2. The window frame employed in the experiment had a different and improved latching receptacle (RR 751-752a, 789-790a). This is most significant since one of the allegations of defect was the design of the latching mechanism.

3. The force applied during the Dietrich testing was at a different location than occurred in the accident. He tested the screen at the center uppermost portion of the lower half of the window screen, directly below the fully raised sash (RR 739a). Admittedly the screen would withstand varying pressure depending on where it was applied.

4. In the test, both of the latches were fully engaged (RR 790a). It is unknown whether this was the actual fact at the time of the accident, but one of the key issues in dispute at the trial was the ability of the screen latch to become partially disengaged by accident or inadvertence.

(Appellants' Brief at 32).

The purpose of the experiments was to demonstrate how much force was necessary to disengage the latched screen from the window in addition to determining whether the screen would pop out if a three year old child accidently fell back on it. Thus, the experiments constituted a re-enactment of the accident rather than a demonstration used to illustrate the general operation of the screen.*fn6

[ 384 Pa.

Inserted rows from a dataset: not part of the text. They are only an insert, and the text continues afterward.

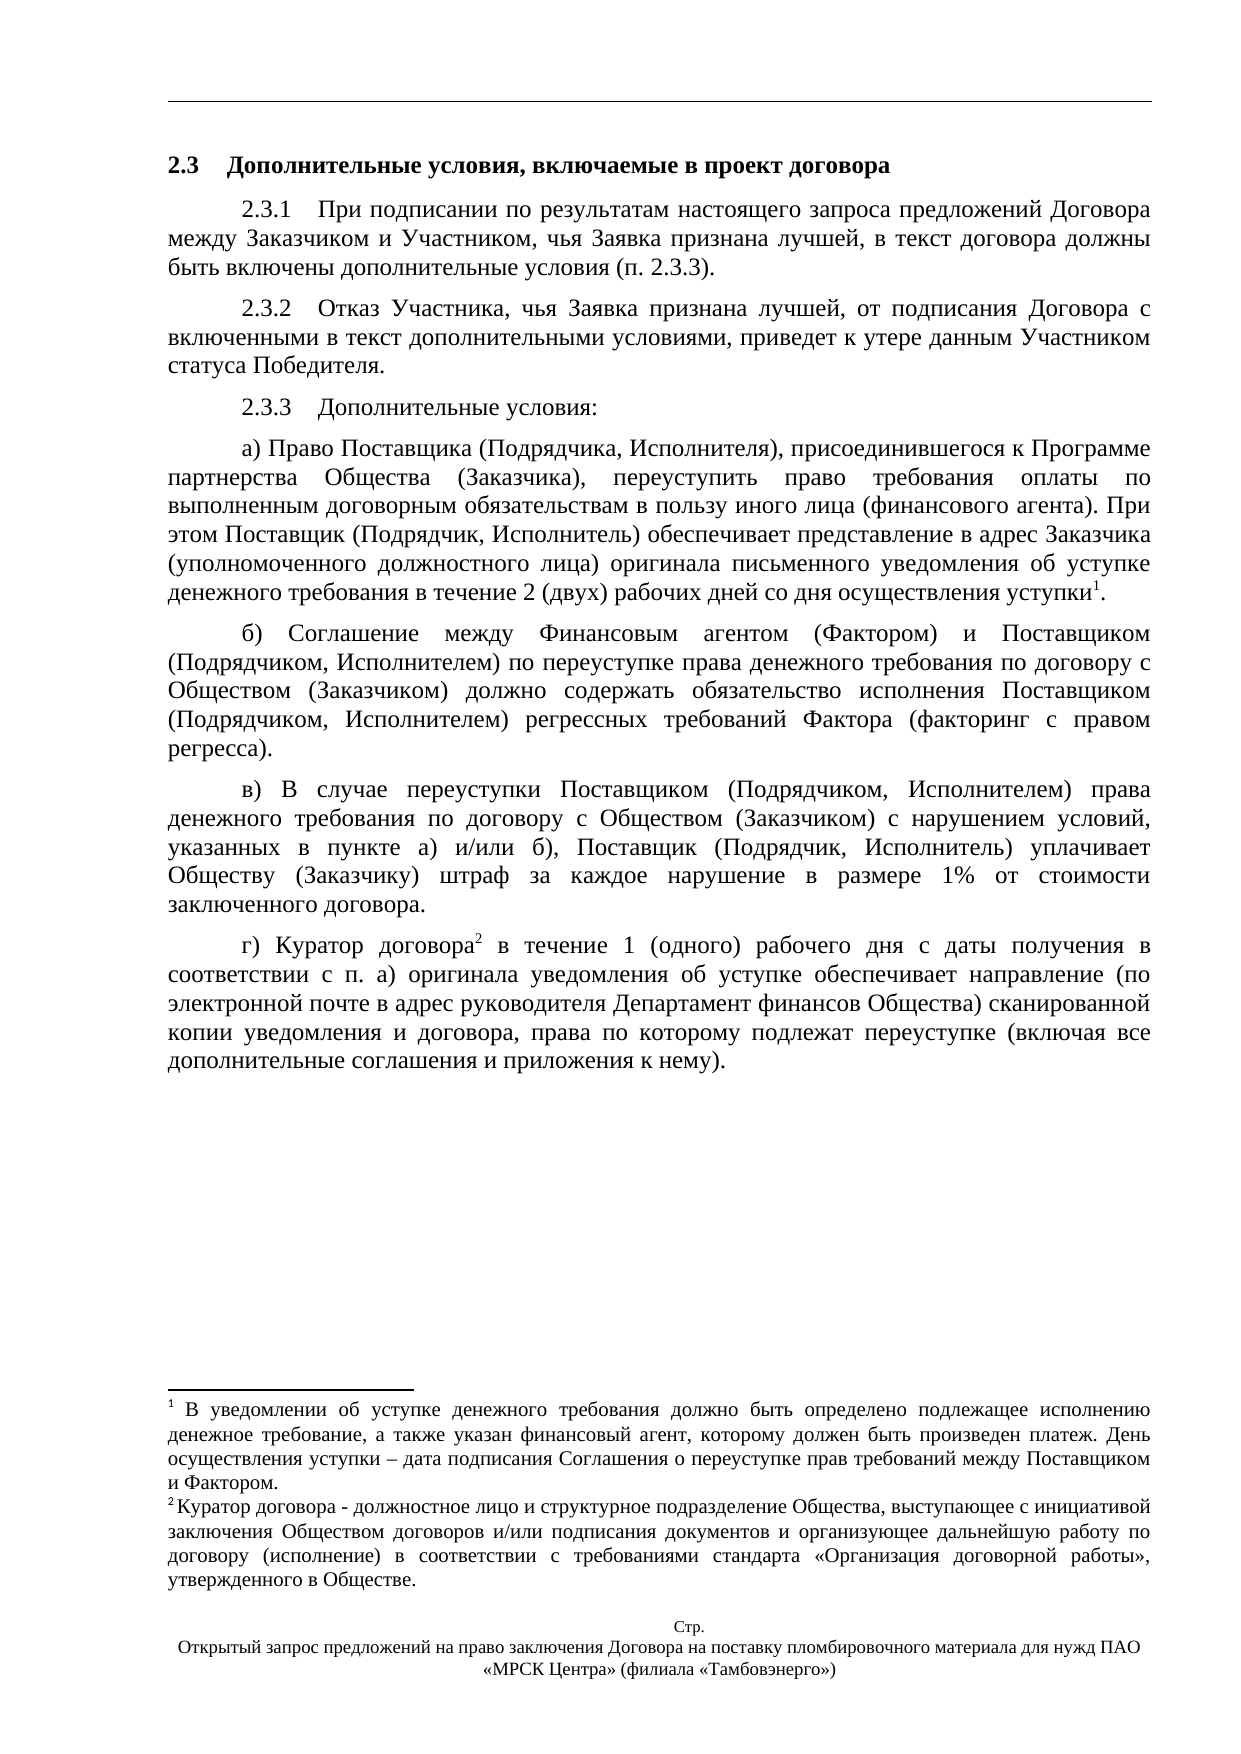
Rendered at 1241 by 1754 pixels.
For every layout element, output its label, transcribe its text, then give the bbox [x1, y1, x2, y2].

subtitle Дополнительные условия, включаемые в проект договора [168, 150, 1152, 179]
subtitle б) Соглашение между Финансовым агентом (Фактором) и Поставщиком (Подрядчиком, Исполнителем) по переуступке права денежного требования по договору с Обществом (Заказчиком) должно содержать обязательство исполнения Поставщиком (Подрядчиком, Исполнителем) регрессных требований Фактора (факторинг с правом регресса). [168, 618, 1152, 762]
subtitle При подписании по результатам настоящего запроса предложений Договора между Заказчиком и Участником, чья Заявка признана лучшей, в текст договора должны быть включены дополнительные условия (п. 2.3.3). [168, 194, 1152, 280]
subtitle Дополнительные условия: [168, 392, 1152, 420]
subtitle а) Право Поставщика (Подрядчика, Исполнителя), присоединившегося к Программе партнерства Общества (Заказчика), переуступить право требования оплаты по выполненным договорным обязательствам в пользу иного лица (финансового агента). При этом Поставщик (Подрядчик, Исполнитель) обеспечивает представление в адрес Заказчика (уполномоченного должностного лица) оригинала письменного уведомления об уступке денежного требования в течение 2 (двух) рабочих дней со дня осуществления уступки. [168, 433, 1152, 605]
subtitle Отказ Участника, чья Заявка признана лучшей, от подписания Договора с включенными в текст дополнительными условиями, приведет к утере данным Участником статуса Победителя. [168, 293, 1152, 379]
subtitle г) Куратор договора в течение 1 (одного) рабочего дня с даты получения в соответствии с п. а) оригинала уведомления об уступке обеспечивает направление (по электронной почте в адрес руководителя Департамент финансов Общества) сканированной копии уведомления и договора, права по которому подлежат переуступке (включая все дополнительные соглашения и приложения к нему). [168, 930, 1152, 1074]
subtitle в) В случае переуступки Поставщиком (Подрядчиком, Исполнителем) права денежного требования по договору с Обществом (Заказчиком) с нарушением условий, указанных в пункте а) и/или б), Поставщик (Подрядчик, Исполнитель) уплачивает Обществу (Заказчику) штраф за каждое нарушение в размере 1% от стоимости заключенного договора. [168, 774, 1152, 918]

Super. Page 10]

The demonstration, however, involved a newly purchased screen which may or may not have included a latching mechanism similar in design to the latching mechanism attached to the screen in Mrs. Meyers' apartment. As a result, the experiments did not logically or reasonably prove or disprove whether the screen involved in the accident would have performed in a similar manner. In other words, the results of the experiments were not probative. Thus, the experiments were not a fair comparison in respect to any contested issue in the case. The ultimate effect, however, was that the jury viewed a videotape which illustrated that if the [ILLEGIBLE WORD] mechanism was properly in place and the child [ILLEGIBLE WORD] or fell into the screen, the screen remained secure. It is easy to understand why the jury may have been unable to visualize appellants' version of the incident after viewing the videotape. Indeed, the conditions were dissimilar in such fundamental and important respects as to make the results largely irrelevant, if not misleading. Thus, we conclude that it was error to admit the results of the test. We also conclude that the risks of prejudice to appellants outweighed the probative value of the evidence and the admission constituted reversible error. Accordingly, we reverse and remand for a new trial.*fn7

Judgment reversed and the matter is remanded for a new trial. Jurisdiction is relinquished.


Judgment reversed and the matter is remanded for a new trial. Jurisdiction is relinquished.